Unbounded Memory Allocation in `http::body` #155

Open Eosis opened 1 month ago

Eosis commented 1 month ago

I know you're aware that http::body, here, allows unbounded allocation.

Has any effort been spent on attempting to remove this allocation and allow streaming through the s3s interface? I may be able to spend some effort to help resolve this issue, but I'm not quite sure where to start at the moment.

Eosis commented 1 month ago

Further investigation has made me realise that my use case is streaming through (PutObject request).

I actually found that my memory bloat issue was caused by the signature check being forced to bring the body of the request into memory.

Unless I am mistaken, for a Single Chunk upload, it is not possible to verify the signature without first reading the entire body, meaning reading it into memory or disk. This is quite sad if you want to keep a low footprint 😢

I did, however, find that s3s is unnecessarily bringing the entire body into memory when the request's x-amz-content-sha256 header is UNSIGNED-PAYLOAD. I hacked a fix in a branch in my fork, here. This change (and a switch to using streaming in our client library) was enough to prevent the memory bloat for me. I'll try to make that prettier and push a PR when I have time.

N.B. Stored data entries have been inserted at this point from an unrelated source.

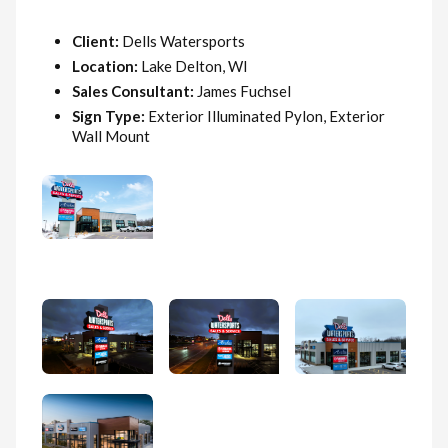
Client:
Dells Watersports
Location:
Lake Delton, WI
Sales Consultant:
James Fuchsel
Sign Type:
Exterior Illuminated Pylon, Exterior
Wall Mount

YaZasnyal commented 1 month ago

I have been thinking about this for some time now. One possible solution could be to implement opportunistic checks, assuming that the signature is correct, and returning an error only when the last chunk is read. This approach would significantly reduce latency for PUT operations, especially in proxy mode.

Nugine commented 1 month ago

I have been thinking about this for some time now. One possible solution could be to implement opportunistic checks, assuming that the signature is correct, and returning an error only when the last chunk is read. This approach would significantly reduce latency for PUT operations, especially in proxy mode.

This solution is reasonable but I'm worried about the side effects. Attackers may be able to cost more resources than memory if they can execute PUT operations until the last chunk. We still need to limit this case.

We can investigate how other storage servers solve this problem.